Follow these steps to complete the assignment.

Part 1:

Curate data from one of the scenarios provided in the Week 1 Resources Data Repository.
Using either Python or R, complete the entire process of exploratory data analysis (EDA) on the selected dataset. Use descriptive and meaningful comments in the code or process file as documentation.
Describe the first three steps in the process of exploratory data analysis (EDA) that you used on the dataset.
Explain your general observations, including an understanding of the types of variables present, the extent to which the dataset is complete, and additional insight gained about the dataset. Describe patterns discovered and anomalies detected.

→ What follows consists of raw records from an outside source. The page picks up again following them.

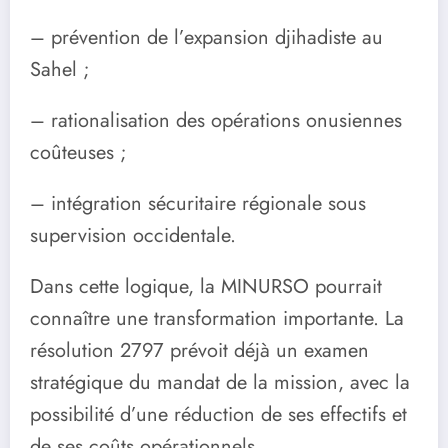
– prévention de l’expansion djihadiste au
Sahel ;
– rationalisation des opérations onusiennes
coûteuses ;
– intégration sécuritaire régionale sous
supervision occidentale.
Dans cette logique, la MINURSO pourrait
connaître une transformation importante. La
résolution 2797 prévoit déjà un examen
stratégique du mandat de la mission, avec la
possibilité d’une réduction de ses effectifs et
de ses coûts opérationnels.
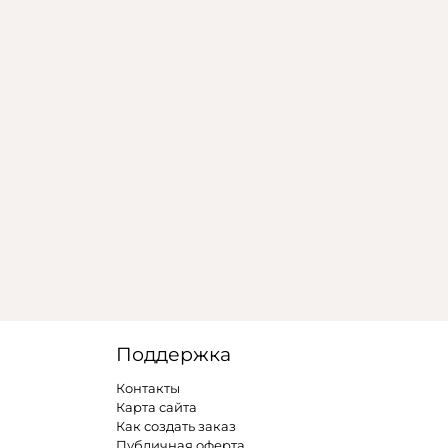
Поддержка
Контакты
Карта сайта
Как создать заказ
Публичная оферта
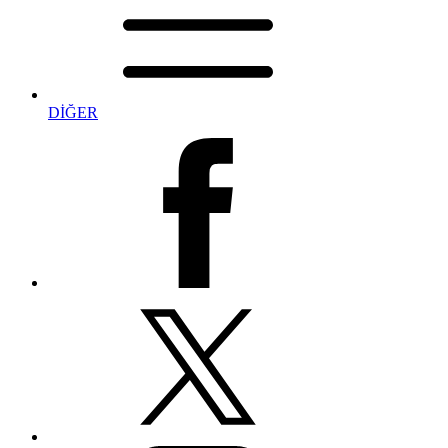
DİĞER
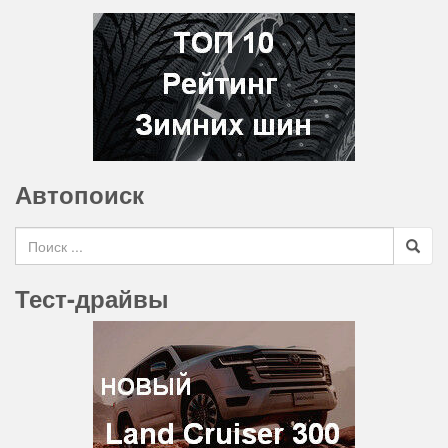
Автопоиск
Search for
Тест-драйвы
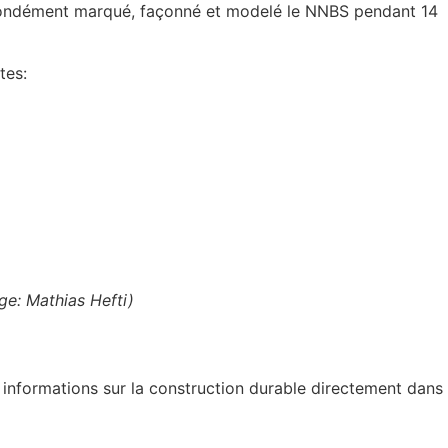
rofondément marqué, façonné et modelé le NNBS pendant 14
tes:
ge: Mathias Hefti)
informations sur la construction durable directement dans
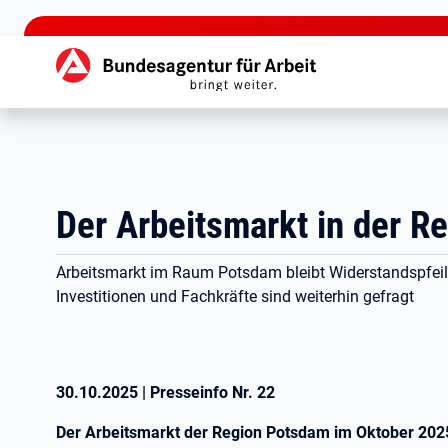
zu den Hauptinhalten springen
Hauptnavigation
Der Arbeitsmarkt in der 
Arbeitsmarkt im Raum Potsdam bleibt Widerstandspfeil
Investitionen und Fachkräfte sind weiterhin gefragt
30.10.2025
|
Presseinfo Nr.
22
Der Arbeitsmarkt der Region Potsdam im Oktober 202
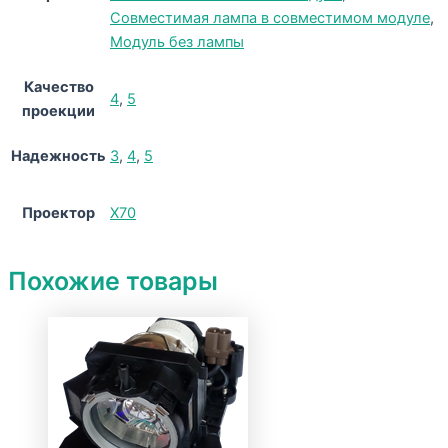
Совместимая лампа в совместимом модуле
,
Модуль без лампы
Качество
4
,
5
проекции
Надежность
3
,
4
,
5
Проектор
X70
Похожие товары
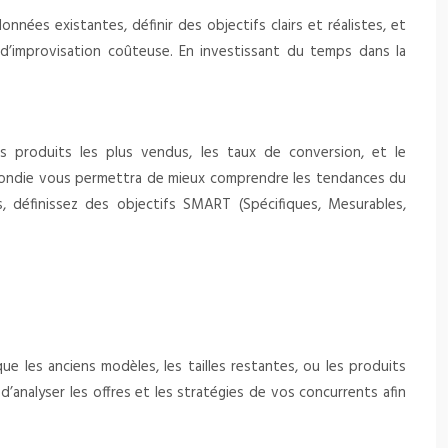
nées existantes, définir des objectifs clairs et réalistes, et
s d’improvisation coûteuse. En investissant du temps dans la
s produits les plus vendus, les taux de conversion, et le
ofondie vous permettra de mieux comprendre les tendances du
s, définissez des objectifs SMART (Spécifiques, Mesurables,
que les anciens modèles, les tailles restantes, ou les produits
d’analyser les offres et les stratégies de vos concurrents afin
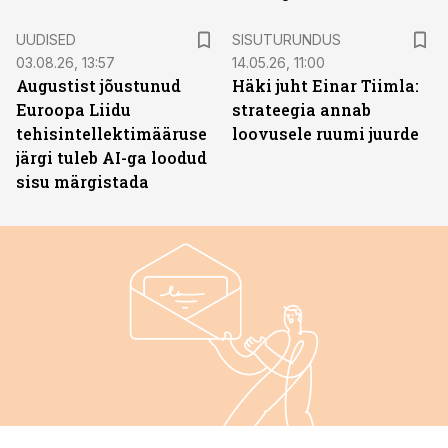
ST
UUDISED
SISUTURUNDUS
03.08.26, 13:57
14.05.26, 11:00
Augustist jõustunud
Häki juht Einar Tiimla:
Euroopa Liidu
strateegia annab
tehisintellektimääruse
loovusele ruumi juurde
järgi tuleb AI-ga loodud
sisu märgistada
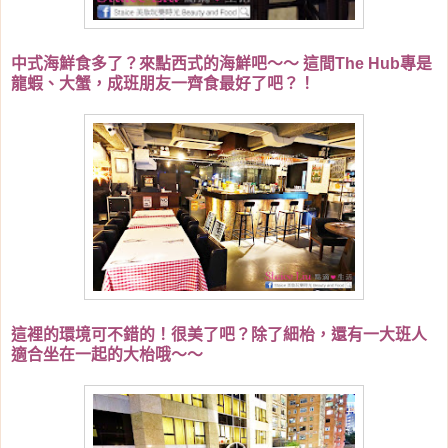
中式海鮮食多了？來點西式的海鮮吧～～ 這間The Hub專是
龍蝦、大蟹，成班朋友一齊食最好了吧？！
這裡的環境可不錯的！很美了吧？除了細枱，還有一大班人
適合坐在一起的大枱哦～～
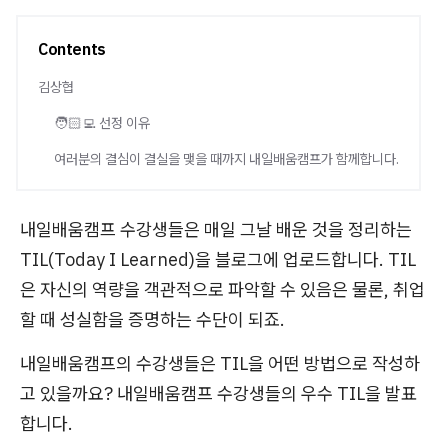
Contents
김상협
🧑🏻‍💻 선정 이유
여러분의 결심이 결실을 맺을 때까지 내일배움캠프가 함께합니다.
내일배움캠프 수강생들은 매일 그날 배운 것을 정리하는
TIL(Today I Learned)을 블로그에 업로드합니다. TIL
은 자신의 역량을 객관적으로 파악할 수 있음은 물론, 취업
할 때 성실함을 증명하는 수단이 되죠.
내일배움캠프의 수강생들은 TIL을 어떤 방법으로 작성하
고 있을까요? 내일배움캠프 수강생들의 우수 TIL을 발표
합니다.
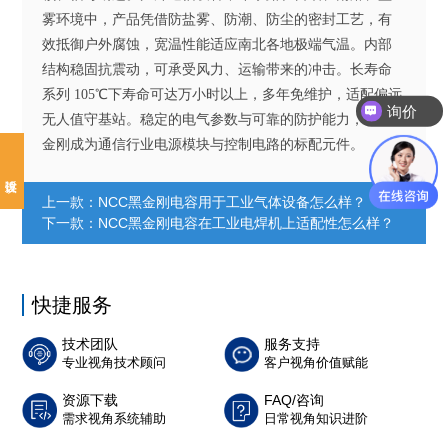
雾环境中，产品凭借防盐雾、防潮、防尘的密封工艺，有
效抵御户外腐蚀，宽温性能适应南北各地极端气温。内部
结构稳固抗震动，可承受风力、运输带来的冲击。长寿命
系列 105℃下寿命可达万小时以上，多年免维护，适配偏远
询价
无人值守基站。稳定的电气参数与可靠的防护能力，让黑
金刚成为通信行业电源模块与控制电路的标配元件。
上一款：
NCC黑金刚电容用于工业气体设备怎么样？
下一款：
NCC黑金刚电容在工业电焊机上适配性怎么样？
快捷服务
技术团队
服务支持
专业视角技术顾问
客户视角价值赋能
资源下载
FAQ/咨询
需求视角系统辅助
日常视角知识进阶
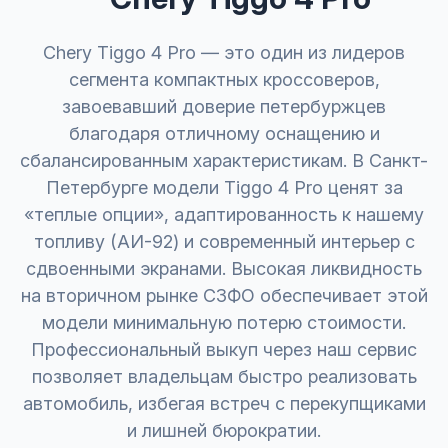
Chery Tiggo 4 Pro — это один из лидеров
сегмента компактных кроссоверов,
завоевавший доверие петербуржцев
благодаря отличному оснащению и
сбалансированным характеристикам. В Санкт-
Петербурге модели Tiggo 4 Pro ценят за
«теплые опции», адаптированность к нашему
топливу (АИ-92) и современный интерьер с
сдвоенными экранами. Высокая ликвидность
на вторичном рынке СЗФО обеспечивает этой
модели минимальную потерю стоимости.
Профессиональный выкуп через наш сервис
позволяет владельцам быстро реализовать
автомобиль, избегая встреч с перекупщиками
и лишней бюрократии.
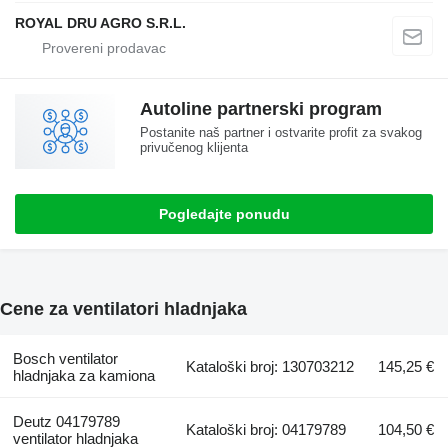
ROYAL DRU AGRO S.R.L.
Autoline partnerski program
Postanite naš partner i ostvarite profit za svakog
privučenog klijenta
Pogledajte ponudu
Cene za ventilatori hladnjaka
Bosch ventilator
Kataloški broj: 130703212
145,25 €
hladnjaka za kamiona
Deutz 04179789
Kataloški broj: 04179789
104,50 €
ventilator hladnjaka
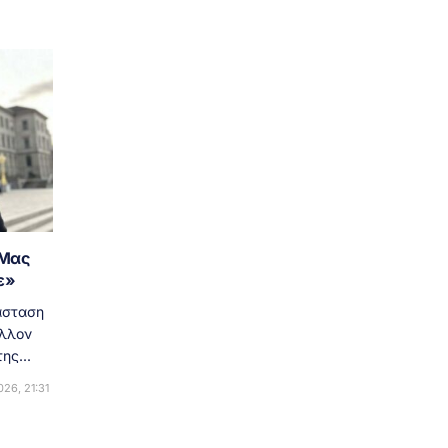
«Μας
ε»
άσταση
έλλον
ης...
26, 21:31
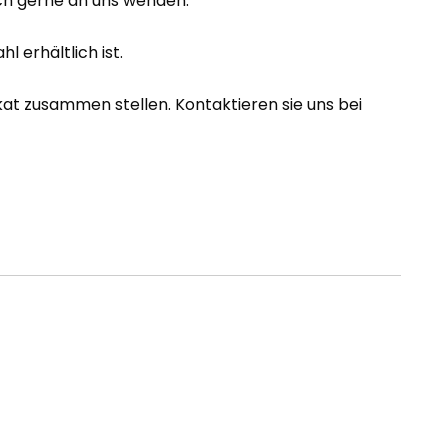
ch gerne an uns wenden.
 erhältlich ist.
kat zusammen stellen. Kontaktieren sie uns bei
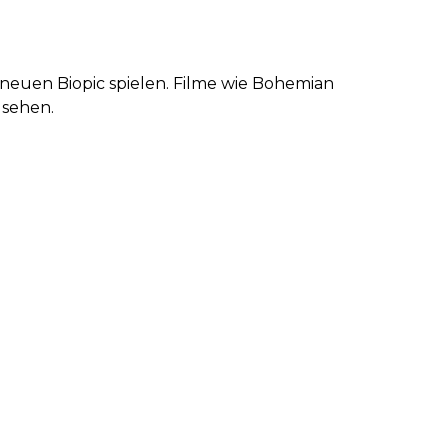
 neuen Biopic spielen. Filme wie Bohemian
 sehen.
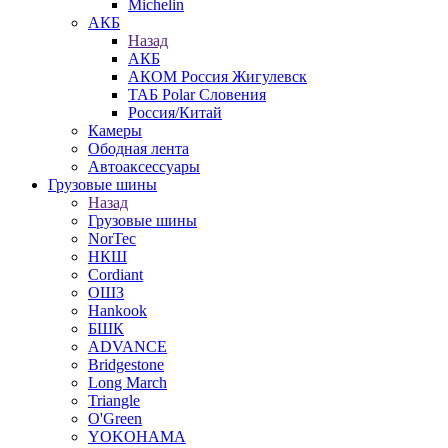
Michelin
АКБ
Назад
АКБ
АКОМ Россия Жигулевск
ТАБ Polar Словения
Россия/Китай
Камеры
Ободная лента
Автоаксессуары
Грузовые шины
Назад
Грузовые шины
NorTec
НКШ
Cordiant
ОШЗ
Hankook
БШК
ADVANCE
Bridgestone
Long March
Triangle
O'Green
YOKOHAMA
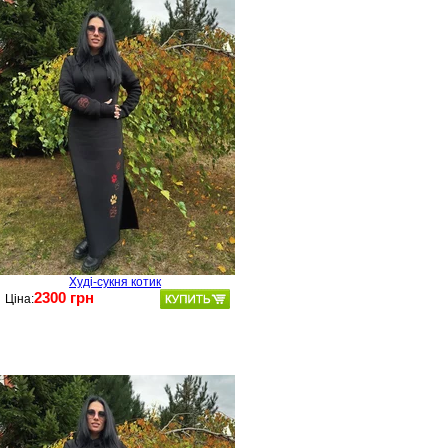
Худі-сукня котик
2300 грн
Ціна:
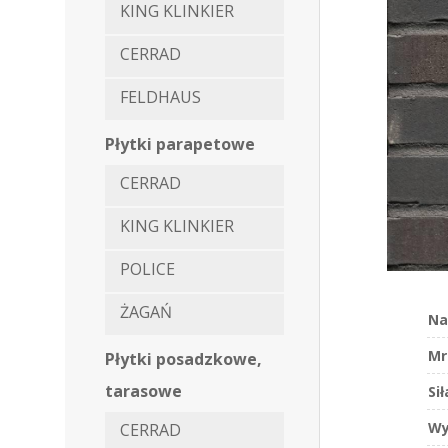
KING KLINKIER
CERRAD
FELDHAUS
Płytki parapetowe
CERRAD
KING KLINKIER
POLICE
ŻAGAŃ
Na
Mr
Płytki posadzkowe,
tarasowe
Si
Wy
CERRAD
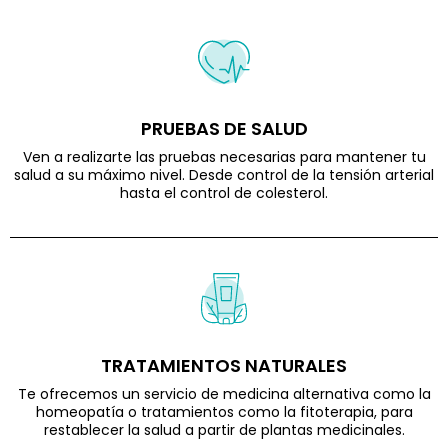
PRUEBAS DE SALUD
Ven a realizarte las pruebas necesarias para mantener tu
salud a su máximo nivel. Desde control de la tensión arterial
hasta el control de colesterol.
TRATAMIENTOS NATURALES
Te ofrecemos un servicio de medicina alternativa como la
homeopatía o tratamientos como la fitoterapia, para
restablecer la salud a partir de plantas medicinales.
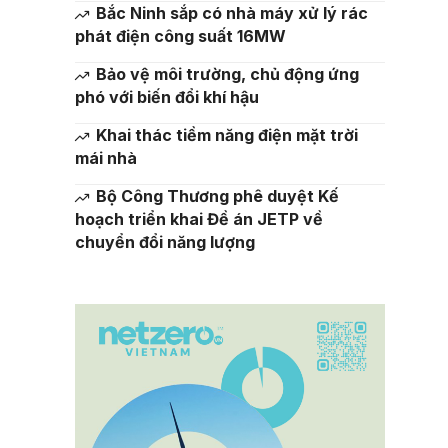
Bắc Ninh sắp có nhà máy xử lý rác
phát điện công suất 16MW
Bảo vệ môi trường, chủ động ứng
phó với biến đổi khí hậu
Khai thác tiềm năng điện mặt trời
mái nhà
Bộ Công Thương phê duyệt Kế
hoạch triển khai Đề án JETP về
chuyển đổi năng lượng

Embed at least two annotated visualizations to support your findings.
Part 2:

Describe the typical process of exploratory data analysis (EDA) and the software tools commonly involved.
Explain the purpose of exploratory data analysis and its importance to predictive model construction.
Discuss why EDA is critical to performing investigations into the data to find patterns, identify anomalies, engage in hypothesis testing, and check assumptions.
Describe the specific steps (and related goals) involved in the typical EDA before confirmatory or final models are developed.
Length: 5 to 7-page paper, not including title and reference pages

References: Include a minimum of 2 scholarly references.

The completed assignment should address all of the assignment requirements, exhibit evidence of concept knowledge, and demonstrate thoughtful consideration of the content presented in the course.